STIDHAM, Thomas A., Museum of Paleontology, Dept. of Integrative Biology, and Museum of Vertebrate Zoology, University of California, Berkeley, CA 94720-4780

Although the phylogenetic relationships of birds outside the crown clade are fairly well resolved, the phylogeny of extant birds is highly controversial. Analyses of molecular, morphological, and paleontological data each support radically different sets of neornithine relationships.
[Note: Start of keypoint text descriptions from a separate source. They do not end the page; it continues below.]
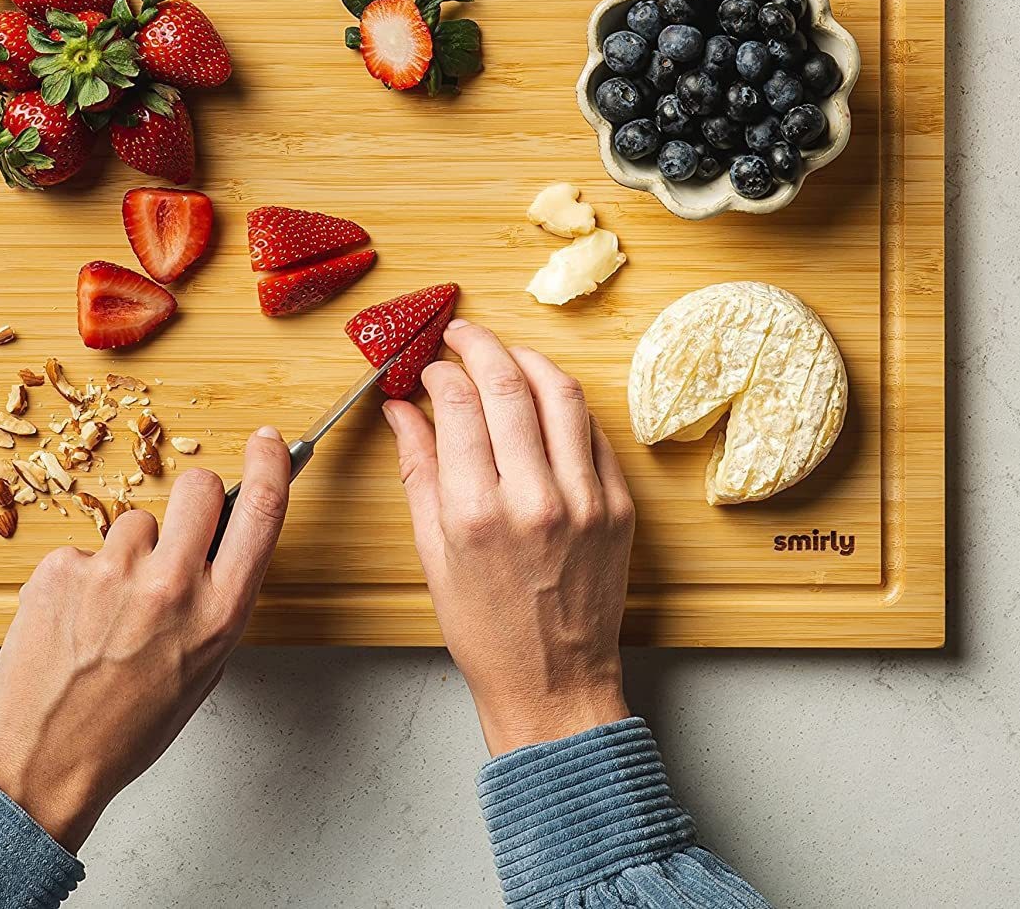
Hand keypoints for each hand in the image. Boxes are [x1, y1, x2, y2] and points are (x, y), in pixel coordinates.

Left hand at [0, 428, 290, 850]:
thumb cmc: (130, 725)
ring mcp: (111, 572)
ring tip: (111, 610)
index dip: (270, 465)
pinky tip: (77, 620)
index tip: (268, 442)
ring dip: (130, 551)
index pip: (261, 511)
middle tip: (178, 534)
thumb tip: (225, 539)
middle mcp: (170, 585)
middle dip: (194, 499)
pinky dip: (84, 577)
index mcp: (218, 613)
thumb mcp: (205, 667)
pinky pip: (86, 548)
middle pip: (199, 486)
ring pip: (136, 521)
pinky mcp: (61, 568)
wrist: (45, 761)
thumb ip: (219, 598)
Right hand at [383, 320, 634, 756]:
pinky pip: (593, 432)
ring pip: (561, 393)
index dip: (439, 370)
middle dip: (479, 345)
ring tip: (506, 354)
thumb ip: (418, 469)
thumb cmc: (484, 628)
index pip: (457, 403)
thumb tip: (400, 408)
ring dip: (528, 360)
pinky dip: (565, 404)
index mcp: (476, 512)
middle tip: (462, 335)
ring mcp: (585, 500)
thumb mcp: (433, 551)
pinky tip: (544, 398)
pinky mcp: (619, 506)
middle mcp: (534, 499)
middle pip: (508, 384)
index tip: (429, 366)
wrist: (553, 684)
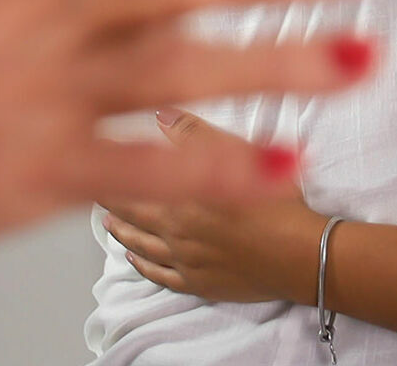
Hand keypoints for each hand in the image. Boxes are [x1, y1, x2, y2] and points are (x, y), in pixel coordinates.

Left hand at [101, 110, 329, 304]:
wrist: (301, 255)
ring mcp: (185, 260)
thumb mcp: (241, 152)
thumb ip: (197, 131)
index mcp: (181, 196)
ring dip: (121, 232)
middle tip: (95, 191)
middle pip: (131, 214)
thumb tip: (161, 113)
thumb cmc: (277, 204)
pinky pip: (159, 276)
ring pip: (140, 245)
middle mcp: (175, 229)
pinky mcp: (198, 283)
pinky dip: (141, 266)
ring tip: (107, 223)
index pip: (132, 181)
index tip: (96, 158)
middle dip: (110, 201)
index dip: (110, 169)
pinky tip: (132, 259)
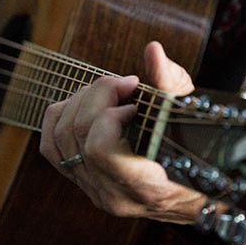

However, integrative phylogenetic analyses of molecular and morphological data (including fossils) yield concordant phylogenies of extant bird groups when multiple taxa from all hypothesized clades are included in the analyses. The data support the basal position of tinamous within the Paleognathae and the Galliformes and Anseriformes as the most basal neognaths. All of the available evidence supports the identification of many Late Cretaceous fossils as anseriforms. A relatively complete record of anseriform fossils from the Late Cretaceous, early and late Paleocene, and early Eocene points to a Cretaceous diversification of all four "family" level clades of anseriforms: the Anhimidae (screamers), Anseranatidae (magpie goose), Presbyornithidae (extinct clade of long-legged ducks), and Anatidae (true ducks and geese). Not only were these clades present in the Cretaceous and Paleogene, but they also were abundant and diverse with wide geographic distributions throughout their early history. Presbyornithidae appear to have been the dominant group of anseriforms through the Late Cretaceous and Paleogene, ranging in body size from the size of a small plover up to the size of a small goose. The known stratigraphic distributions of the anseriform fossils appear to show that the terminal Cretaceous extinction had little to no effect on ducks.